* [Exercise directions] Reproduce the data below exactly as written. Pictures do not belong in the copy.
*** Opening Extracted information ***
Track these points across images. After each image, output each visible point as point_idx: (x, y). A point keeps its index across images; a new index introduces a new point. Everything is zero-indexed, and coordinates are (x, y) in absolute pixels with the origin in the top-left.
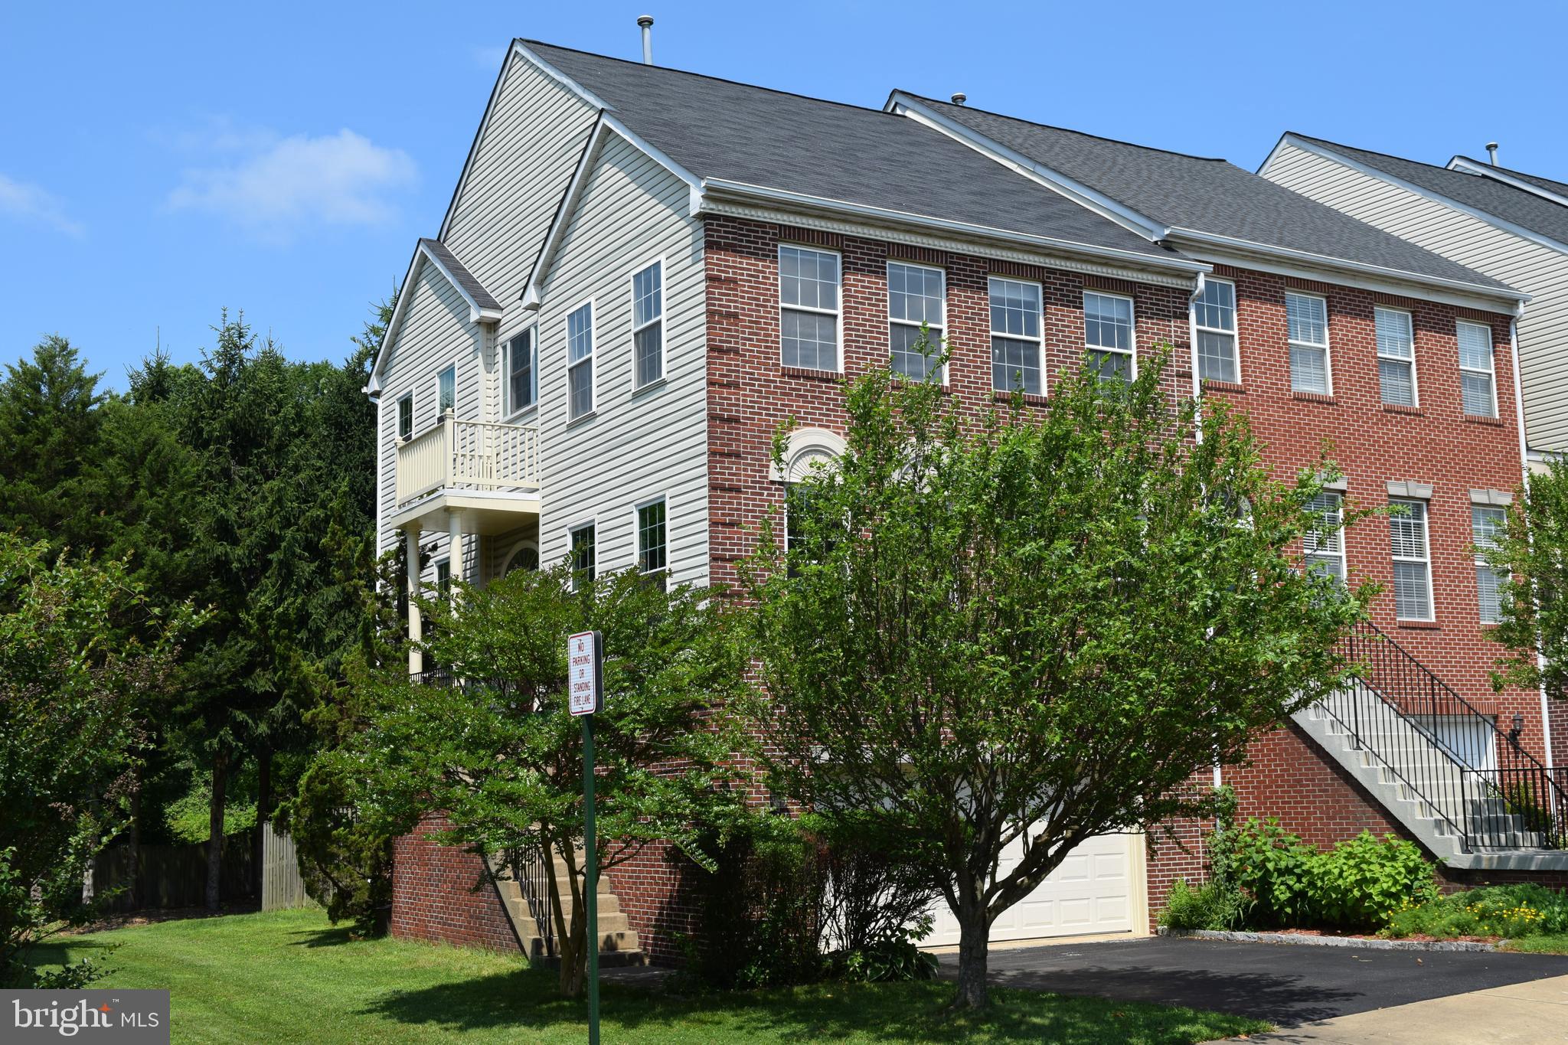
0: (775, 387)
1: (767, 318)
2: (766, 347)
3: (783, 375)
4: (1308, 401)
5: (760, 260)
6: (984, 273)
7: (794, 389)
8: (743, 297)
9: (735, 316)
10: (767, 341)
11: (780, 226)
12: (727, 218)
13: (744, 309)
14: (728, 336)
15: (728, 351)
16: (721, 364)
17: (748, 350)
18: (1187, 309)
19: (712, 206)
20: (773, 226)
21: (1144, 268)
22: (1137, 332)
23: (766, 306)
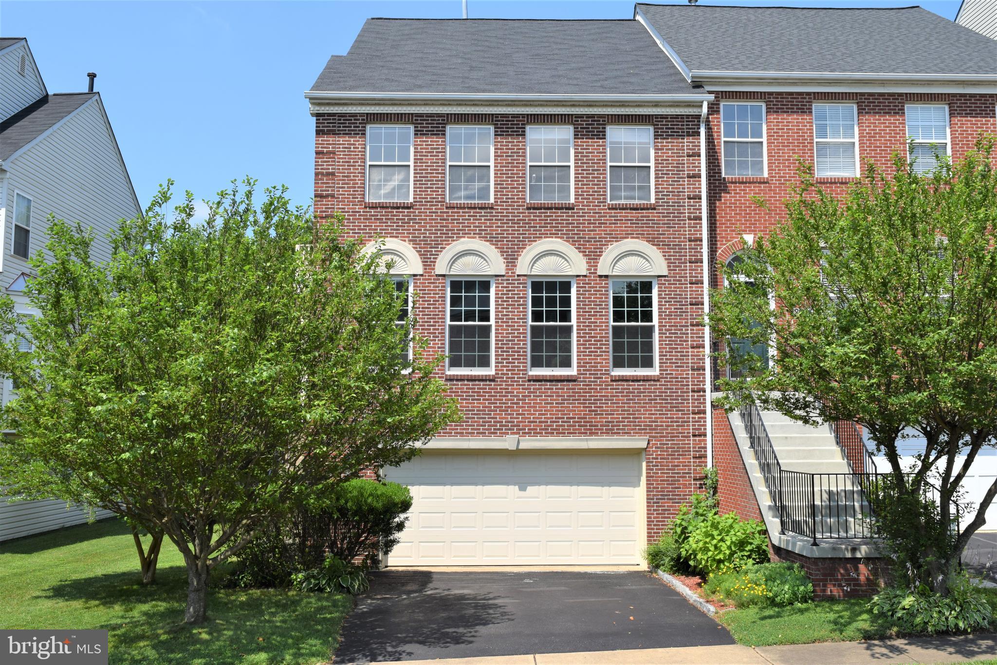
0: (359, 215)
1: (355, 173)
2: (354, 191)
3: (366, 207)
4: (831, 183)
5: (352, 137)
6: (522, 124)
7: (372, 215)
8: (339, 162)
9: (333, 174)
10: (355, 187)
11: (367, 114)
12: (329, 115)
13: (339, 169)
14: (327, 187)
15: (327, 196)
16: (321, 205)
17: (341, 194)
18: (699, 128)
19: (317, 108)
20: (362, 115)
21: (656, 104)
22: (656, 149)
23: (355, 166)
*** Closing Extracted information ***
* [Exercise output]
Track these points across images. After each image, output each visible point as point_idx: (x, y). A point keeps its index across images; a new index introduces a new point. Everything is zero-indexed, and coordinates are (x, y) in absolute pixels with the origin in the top-left.
0: (775, 387)
1: (767, 318)
2: (766, 347)
3: (783, 375)
4: (1308, 401)
5: (760, 260)
6: (984, 273)
7: (794, 389)
8: (743, 297)
9: (735, 316)
10: (767, 341)
11: (780, 226)
12: (727, 218)
13: (744, 309)
14: (728, 336)
15: (728, 351)
16: (721, 364)
17: (748, 350)
18: (1187, 309)
19: (712, 206)
20: (773, 226)
21: (1144, 268)
22: (1137, 332)
23: (766, 306)
0: (359, 215)
1: (355, 173)
2: (354, 191)
3: (366, 207)
4: (831, 183)
5: (352, 137)
6: (522, 124)
7: (372, 215)
8: (339, 162)
9: (333, 174)
10: (355, 187)
11: (367, 114)
12: (329, 115)
13: (339, 169)
14: (327, 187)
15: (327, 196)
16: (321, 205)
17: (341, 194)
18: (699, 128)
19: (317, 108)
20: (362, 115)
21: (656, 104)
22: (656, 149)
23: (355, 166)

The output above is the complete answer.